Si le Canada souhaite exercer une influence considérable dans les pays en développement, il pourrait tirer parti de son avantage numérique en apprentissage en soutenant ses établissements postsecondaires dotés d’une expertise en enseignement à distance pour leur permettre d’exploiter leur contenu sous licence ou de collaborer avec des universités étrangères pour les aider à renforcer leur capacité d’apprentissage à faible coût. De tels partenariats s’appuieraient sur l’expertise canadienne en vue d’aider les pays en développement à élaborer leurs REL, adaptées à leur culture et à leur contexte national, et ainsi satisfaire aux nombreux besoins des populations qui ne peuvent, à l’évidence, être comblés par les moyens traditionnels. De plus, ils contribueraient à former des réseaux internationaux de recherche favorisant les avancées dans les domaines de l’enseignement et de l’apprentissage en ligne.

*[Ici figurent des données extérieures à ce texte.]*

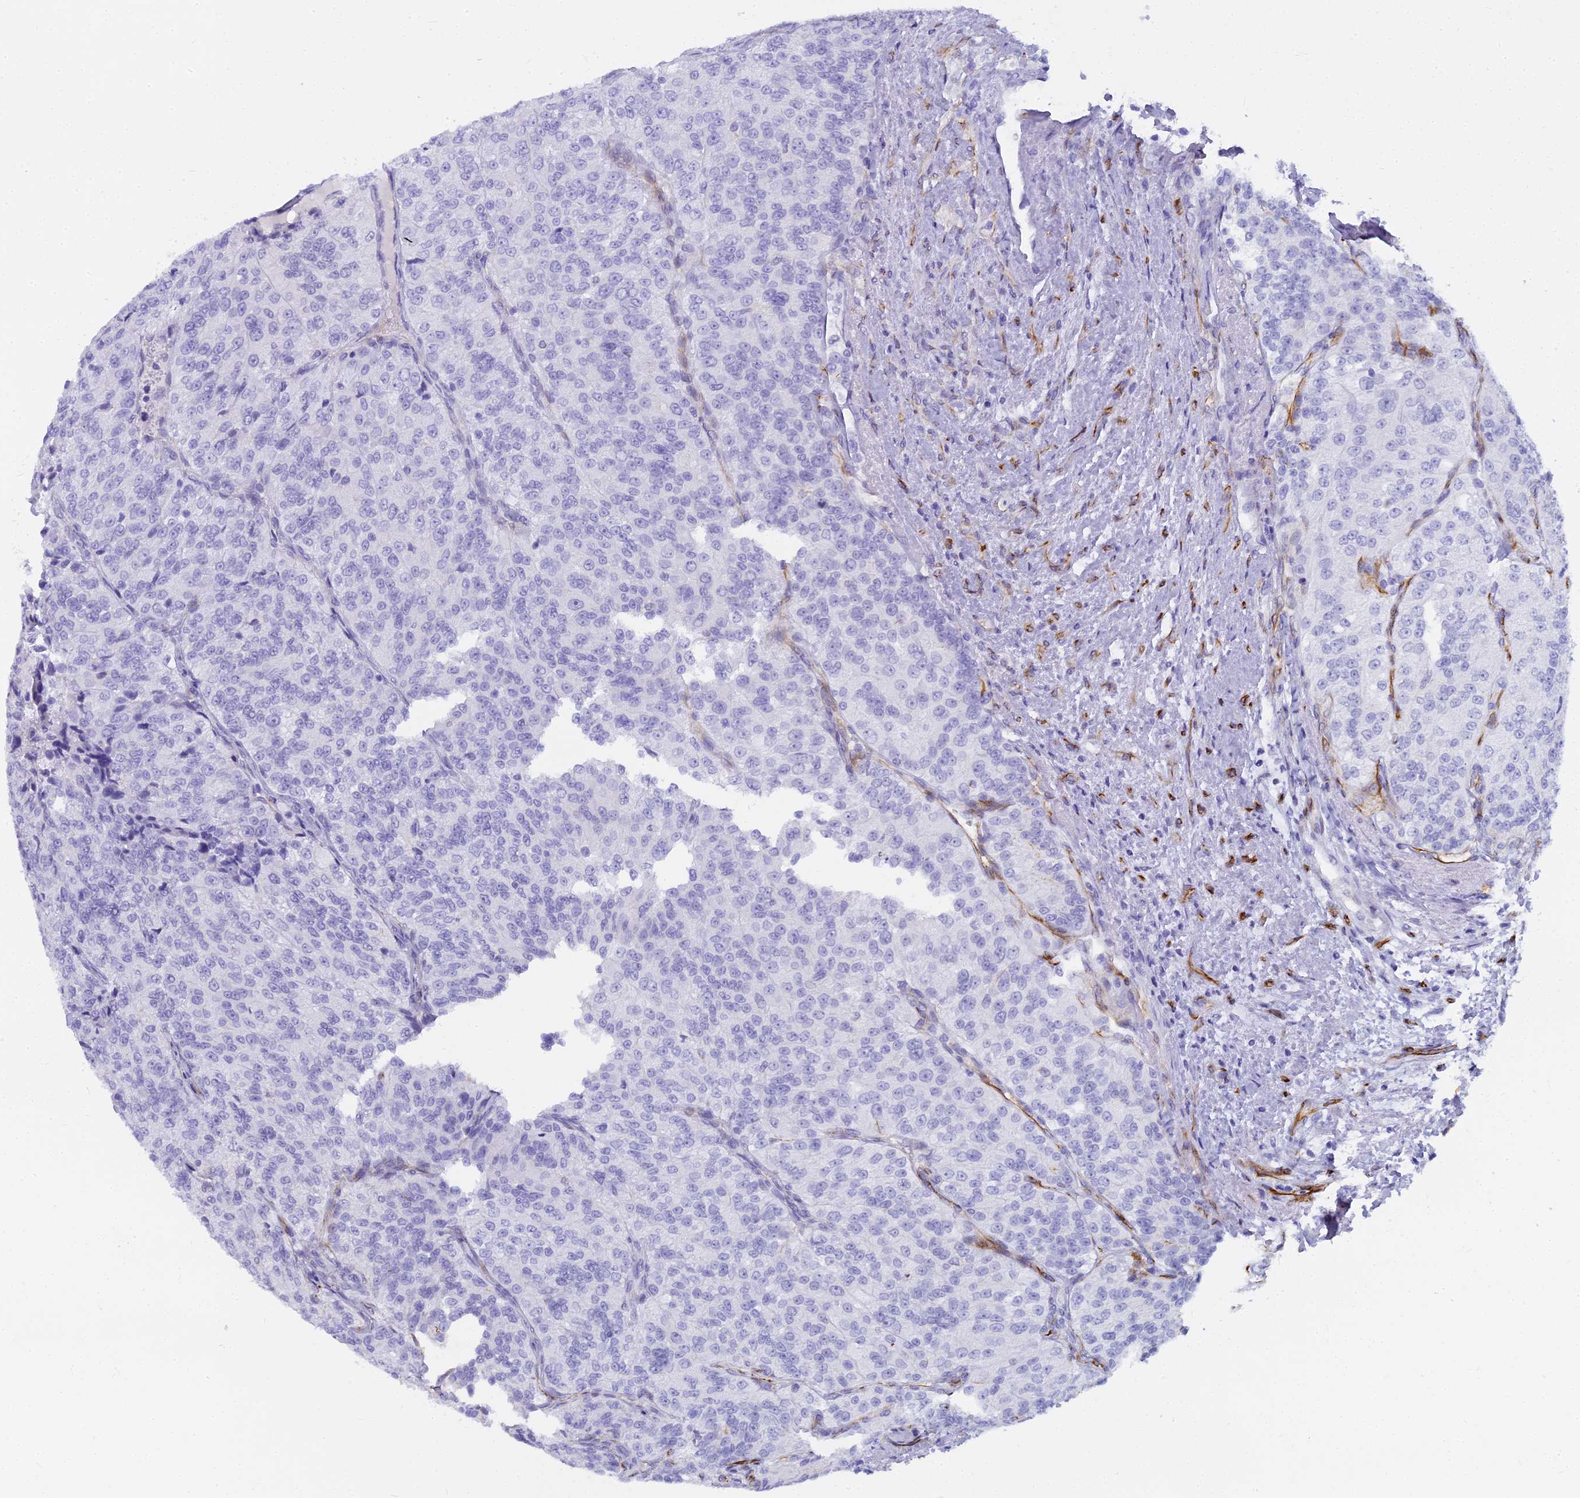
{"staining": {"intensity": "negative", "quantity": "none", "location": "none"}, "tissue": "renal cancer", "cell_type": "Tumor cells", "image_type": "cancer", "snomed": [{"axis": "morphology", "description": "Adenocarcinoma, NOS"}, {"axis": "topography", "description": "Kidney"}], "caption": "There is no significant staining in tumor cells of renal adenocarcinoma.", "gene": "EVI2A", "patient": {"sex": "female", "age": 63}}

Le Canada est un chef de file mondial en apprentissage en ligne de haute qualité. La reconnaissance de cet atout dans le monde entier peut nous aider à atteindre nos objectifs d’attirer un plus grand nombre d’étudiants étrangers et de mieux préparer les nouveaux immigrants au marché du travail, qui contribuent tous deux à renforcer la prospérité du Canada. Il ne faut pas oublier néanmoins que cette reconnaissance se traduira en retombées positives uniquement si nous aidons les pays en développement à satisfaire leurs propres besoins en éducation. Pour ce faire, il faudra que le secteur postsecondaire et le gouvernement travaillent de concert et fassent preuve d’imagination pour réaliser le plein potentiel de l’apprentissage en ligne pour le bien de notre pays et du monde entier.
Vicky Busch est directrice générale de l’Université virtuelle canadienne.